Eco-Schools for eco-communities in Malawi
Although food security has been slowly improving in Malawi over the past years, deforestation as well as extreme weather conditions, such as cyclone Idai in 2019, are threatening the prospects, especially of the young generation. Like in many other countries, climate change is not yet part of the school curriculum.
The IKI Small Grants project aims to tackle this problem by targeting five schools in Chikwawa and Thyolo Districts to transform into so-called eco-schools. It conducts training workshops on agroecology, food security, energy efficiency (rocket fuel stoves), and water conservation with teachers, students, and community members. Everyone in the community is encouraged to actively participate as children, parents, and teachers transform whole communities into ecovillages. Children and youth act as hubs of inspiration towards climate-resilient households. The development and distribution of a teacher training module on each of the proposed environmental actions allows widespread dissemination of the concept.
Malawi is one of the poorest countries in the world with 69,2% of the population living below the poverty line and 25% living in extreme poverty (World Bank 2017). Poverty hits children the hardest and threatens their most basic rights to survival, health, and nutrition, education, participation, and protection from harm and exploitation. These issues are worsened by the effects of climate change and environmental degradation in Malawi. The curriculum taught in schools does not address these challenges. In recent years, Malawi has suffered dramatically from climate extremes, such as devastating floods and long-term droughts.
The targeted schools and school communities are located in Southern Malawi, in Chikwawa and Thyolo districts. Both districts have recently been affected by floods, long periods of droughts, and deforestation. This project engages and benefits the children, parents, and teachers, as well as the local villages around the schools by providing practical training in skills for food production, water harvesting, and energy resilience. Direct beneficiaries are also local smallholder farmers who benefit from sustainable and diversified food production, as well as rainwater harvesting techniques. Other direct beneficiaries are the children and youth who are empowered by learning to adapt to climate change, whilst gaining strategies to create a greener and food secure environment at home and in their schools. Finally, the project hopes to inspire surrounding schools and the larger education system to implement the eco-village model.
APPROACH AND ACTIVITIES
The IKI Small Grants project seeks to address the climate-emergency situation in Malawi straightforwardly and practically. The non-governmental organization SCOPE Malawi with support from the non-governmental organization ReSCOPE and the Global Ecovillage Network (GEN), envisions to bring concrete support to selected communities in the most affected areas of Malawi. It aims to spread the Eco-Schools for Eco-Communities approach by teaching climate resilience skills.

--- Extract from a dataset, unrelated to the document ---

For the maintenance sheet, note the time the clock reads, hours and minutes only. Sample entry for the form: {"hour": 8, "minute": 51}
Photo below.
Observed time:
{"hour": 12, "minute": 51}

To do so, the project follows three stages of implementation:
- Five schools and surrounding communities receive training workshops in agroecological farming, water conservation methods, and the construction and use of fuel-efficient rocket stoves. They receive support to transform into so-called Eco-Schools. An Eco-school is a productive and multi-purpose institution with a healthy environment. They are designed to meet the ecological, cultural, educational, nutritional, and social needs of their pupils, teachers, and their families. Schools are assisted to provide renewable energy, effectively manage water, and improve food security by growing climate-resilient crops using agroecology. The schools should act as inspiration hubs for the surrounding villages, allowing the upscaling of the measures implemented in the schools.
- Following this, an online teacher training module on Eco-Schools is developed and distributed to train teachers in multiple schools on the Eco-School model.

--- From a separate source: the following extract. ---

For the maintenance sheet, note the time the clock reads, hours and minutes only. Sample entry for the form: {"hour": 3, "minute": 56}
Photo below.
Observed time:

- The communities surrounding the five targeted schools are engaged throughout the project cycle. 50 households receive an ecovillage design training, to encourage a transition to the ecovillage model. The impacts on specific ecological, social, and economic criteria in the targeted communities are evaluated with the Ecovillage Impact Assessment tool developed by the Global Ecovillage Network (GEN). It evaluates how sustainable and effective the implemented ecovillage and ecological design tools are.

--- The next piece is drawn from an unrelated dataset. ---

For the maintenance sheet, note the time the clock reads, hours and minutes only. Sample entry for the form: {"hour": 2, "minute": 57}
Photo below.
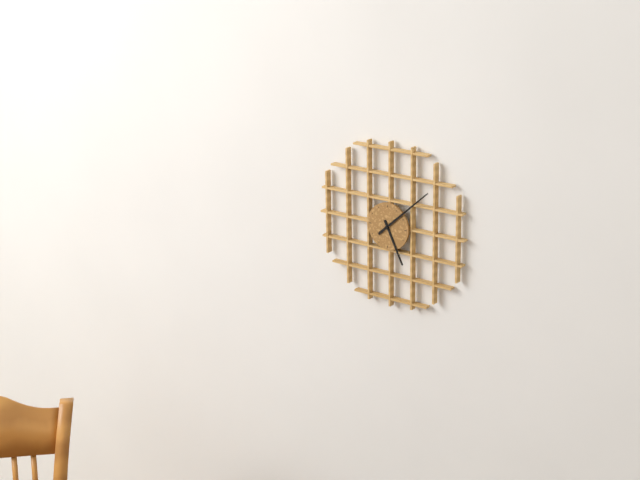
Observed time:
{"hour": 5, "minute": 8}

IKI Small Grants supports SCOPE Malawi in their organisational capacity development through:
- Training in child protection for all SCOPE Malawi staff members and partners who work with children
- Training in inclusive education, safeguarding, and diversity
- The development of a policy on safeguarding the rights of children
ABOUT THE ORGANISATION
The non-governmental organization SCOPE Malawi was established in 2015 to build the capacity of local organizations to facilitate sustainable land use in communities through schools. They facilitate the sharing of experiences with partners who are working with school and college communities to build resilient and productive environments. SCOPE Malawi helps interested partner organizations to use the Integrated Land Use Design (ILUD) process as a tool for school and college communities to develop multi-functional landscapes that help them to move towards food sovereignty, improved nutrition, and sustainable management of natural resources. The ILUD process uses permaculture practices.